While light informed virtually all of their decisions, it didn’t always dictate their choice of color.
The entryway, home to a grand piano, is painted a bright white; the walls of the adjoining living room are a light, warm gray. The dining room, though, is a whole other story. All the woodwork, including the tall wainscoting on most of the surrounding walls, is painted a deep green-gray, which also blankets the fireplace surround and mantel. “It has almost a moody restaurant feel,"

Wayne says of the room. “In the evening, against the pale wood floors, it really glows.”
The sunroom glows for another reason. It replaced a drafty, tumbledown greenhouse, becoming a four-season room whose floor-to-ceiling windows and skylit ceiling allow the light to pour in, where it reflects against the pure-white walls. In the warmer months, screens replace the window glass, making the room feel as much a part of the outdoors as the interior, down to the gray hammered-basalt floor tiles that echo the backyard’s bluestone terrace. The furniture in the space, though, is intended to maintain the link to the indoors. It includes a rugged leather sofa and a large rustic-wood coffee table made by Annie’s father, an expert woodworker in North Carolina, plus a sleekly modern set of table and chairs.

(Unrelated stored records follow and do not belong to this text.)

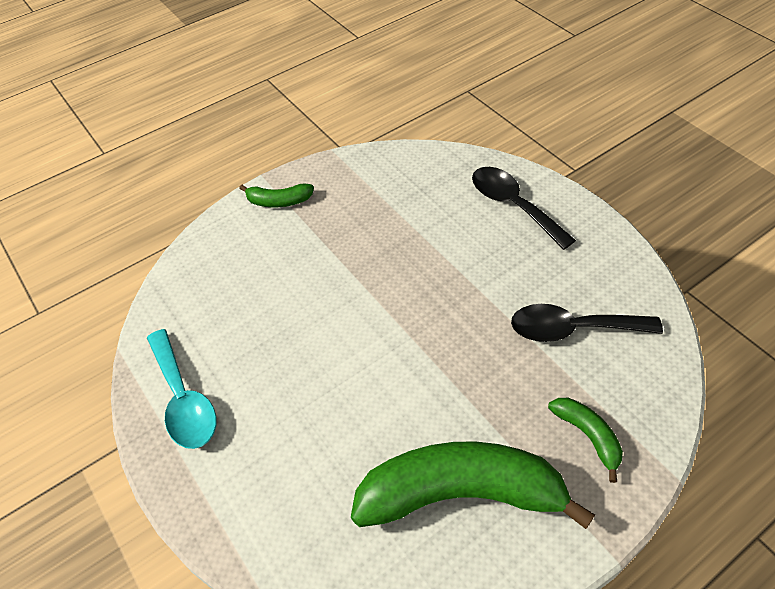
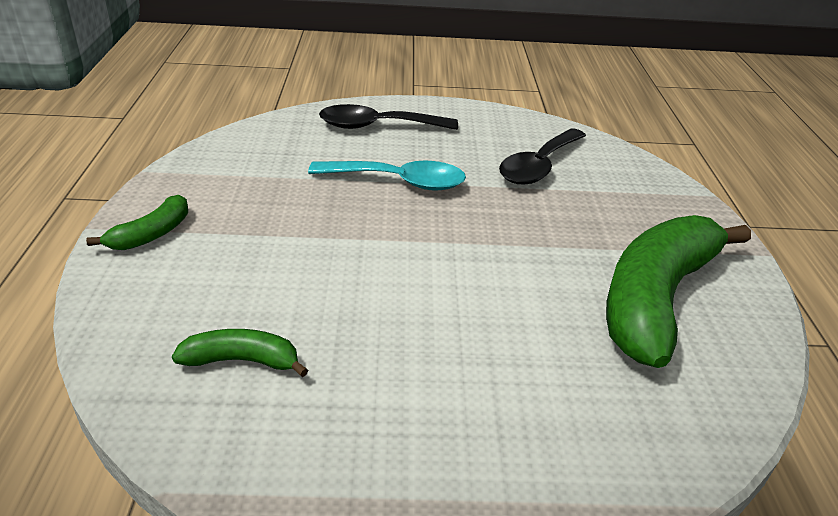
camera: 60 degrees left, 15 degrees down
turquoise spoon [147,329,216,449] -> turquoise spoon moved to [308,161,466,191]
green banana [548,398,623,483] -> green banana moved to [172,329,308,377]

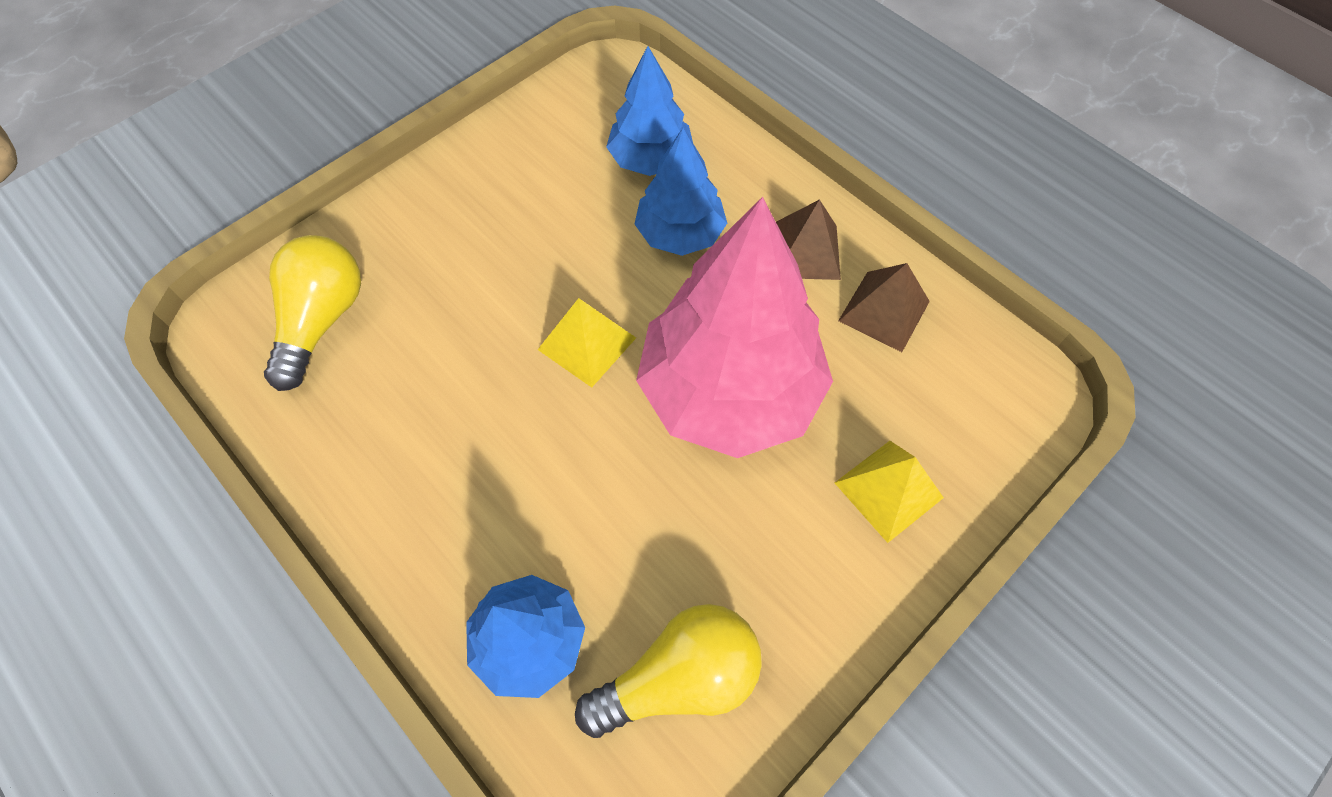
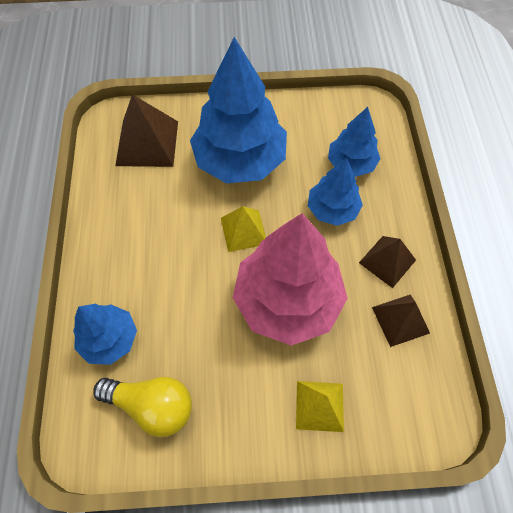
camera: 40 degrees right, 0 degrees up
yellow light bulb [264,235,361,391] -> brown pyramid [115,94,178,167]
none -> blue tree [190,37,287,184]

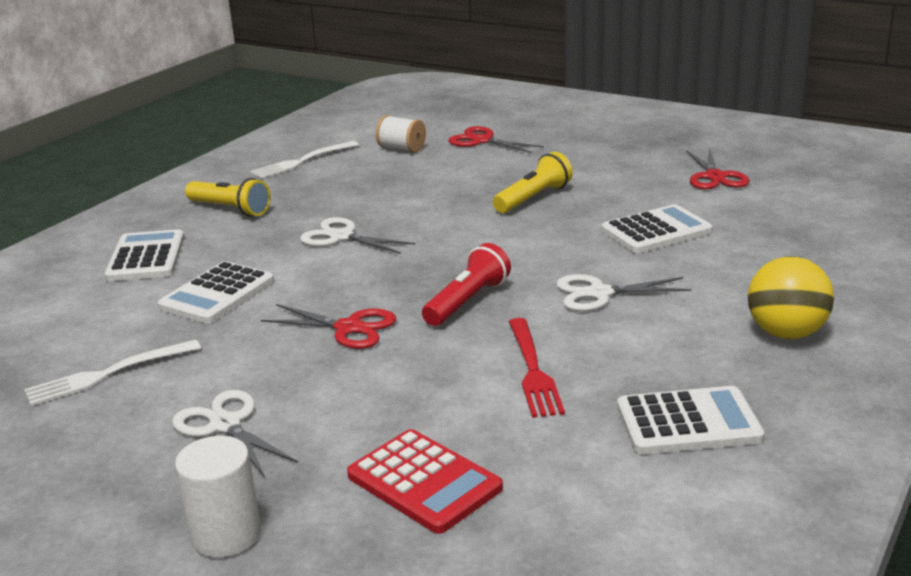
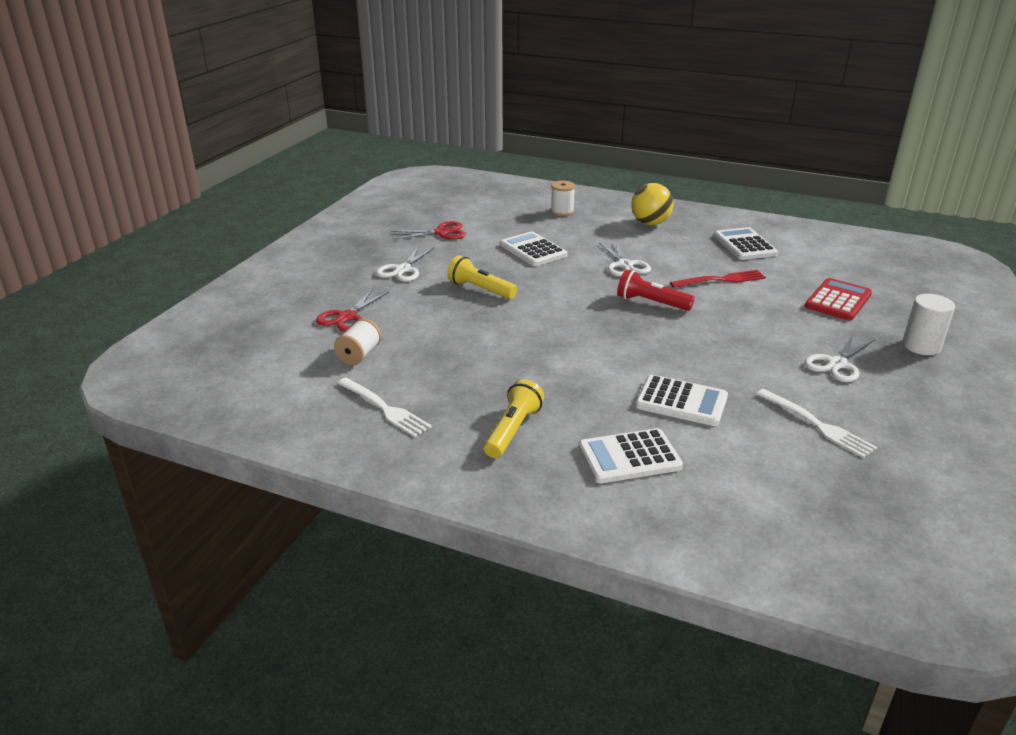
camera: 100 degrees left, 5 degrees up
red scissors [261,304,396,349] -> none
white scissors [300,217,415,254] -> white scissors moved to [376,247,434,282]
none -> white spool [551,181,575,216]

In fact, most of the furniture in the house blends the contemporary with the rustic, with antique pieces used throughout. “Because we’re in a historic house,” says Annie, “we love the idea of blending old and new.” In the dining room, for instance, an antique wooden table—
long enough to comfortably seat 10—is flanked by sleek black Wegner wishbone chairs. Given the home’s two school-age inhabitants, not to mention a large, energetic dog, comfort and ease were two major considerations in the choice of furniture. In the living room, a contemporary wood coffee table, designed by Wayne’s firm, is meant to take a beating. “It’s very slightly industrial,” Wayne says, “and the kids can hack at it and do projects and it’s not a precious thing.” Comfort rules in the second-floor library, a cozy room whose poufy gray loveseat and built in bookshelves, filled with—yes!—actual books, invite lingering. “The kids’ rooms are across the hall,” notes Wayne, “and every night we sit in there and read for a half hour.”


The one room that hasn’t yet received the star treatment is the kitchen, whose redo is probably a couple of years down the road. Or maybe not. “We literally sit down every two months and completely redesign the kitchen because we have new ideas,” Wayne says. That’s perhaps the only downside of a renovation run by two highly creative homeowners guided and inspired by day-to-day experience. But don’t they always say that life is a journey rather than a destination?